6. The method for predicting the diameter of a jet grouting pile as described in claim 1, characterized in that, The method further includes: The test set is input into the trained jet grouting pile diameter prediction model, and the accuracy of the trained jet grouting pile diameter prediction model is evaluated using a cost function. The cost function uses the coefficient of determination. The mean absolute error (MAE) is used for evaluation, and the calculation formula is as follows: ; ; In the formula, For the actual measured pile diameter, To predict the pile diameter, For the sample size, The mean of the measured pile diameter; coefficient of determination The mean absolute error (MAE) is used to characterize the extent to which the model explains the variability of pile diameter. It is used to characterize the average absolute deviation between the predicted pile diameter and the measured pile diameter.

7. The method for predicting the diameter of a jet grouting pile as described in claim 3, characterized in that, The input embedding module sets the embedding dimension. The soil type index is mapped to a 64-dimensional vector through an embedding layer, and the standard penetration test N value and the grouting ratio at the nozzle are projected to a 64-dimensional vector through a linear layer. These vectors are then stitched together to form... The feature sequence; the input embedding module is used for heterogeneous data semantic fusion, which maps the soil index into a dense vector through the embedding layer, and maps the N value and specific energy into a feature vector through the linear projection layer; The position encoding module is used to introduce sequence topological information, generate a position encoding matrix using sine and cosine functions, and add the position encoding matrix to the feature sequence element by element to introduce the relative position information of the feature in the sequence.

8. A prediction system for the diameter of jet grouting piles, characterized in that, include: The acquisition module is configured to acquire multi-dimensional feature data of the jet grouting pile construction site and the corresponding on-site measured pile diameter.

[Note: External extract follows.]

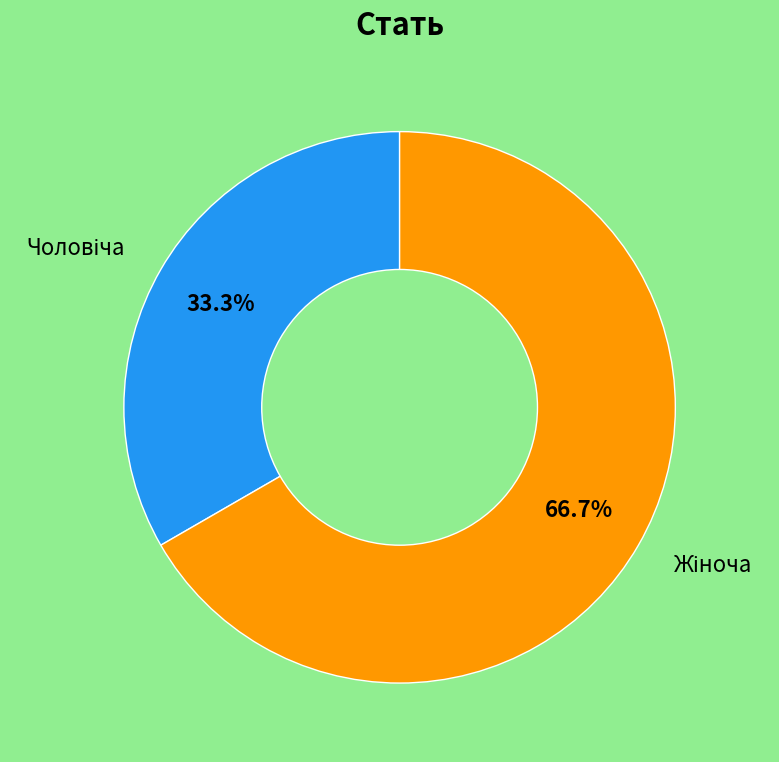

Does any single category account for the majority?

Yes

The preprocessing module is configured to: construct a historical dataset of jet grouting piles and preprocess it, dividing the preprocessed dataset into a training set and a test set; The historical dataset of jet grouting piles includes: geological parameters, construction parameters, and jet grouting pile diameter; the preprocessing includes: numerical coding and standardized preprocessing. The model building module is configured to: build a jet grouting pile diameter prediction model, which is used to capture the nonlinear mapping relationship between input features and pile diameter; The model training module is configured to: input the training set into the jet grouting pile diameter prediction model, train the jet grouting pile diameter prediction model, and use the Optuna hyperparameter automatic optimization framework to search for parameters during the training process, with the goal of minimizing the prediction error and finding the globally optimal hyperparameter combination to obtain the trained jet grouting pile diameter prediction model; the jet grouting pile diameter prediction model can be used to predict the diameter of jet grouting piles. The output module is configured to input the preset jet grouting pile construction parameters and stratum parameters into the trained jet grouting pile diameter prediction model and output the corresponding predicted value of the jet grouting pile diameter.

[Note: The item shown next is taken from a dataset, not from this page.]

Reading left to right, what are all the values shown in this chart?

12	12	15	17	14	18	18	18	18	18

9. An electronic device, characterized in that it comprises: Memory is used to store computer-readable instructions in a non-transitory manner. as well as Processor, for executing the computer-readable instructions, When the computer-readable instructions are executed by the processor, they perform the method described in any one of claims 1-7.

10. A storage medium, characterized in that, Non-transitory storage of computer-readable instructions, wherein when the non-transitory computer-readable instructions are executed by a computer, the method of any one of claims 1-7 is performed.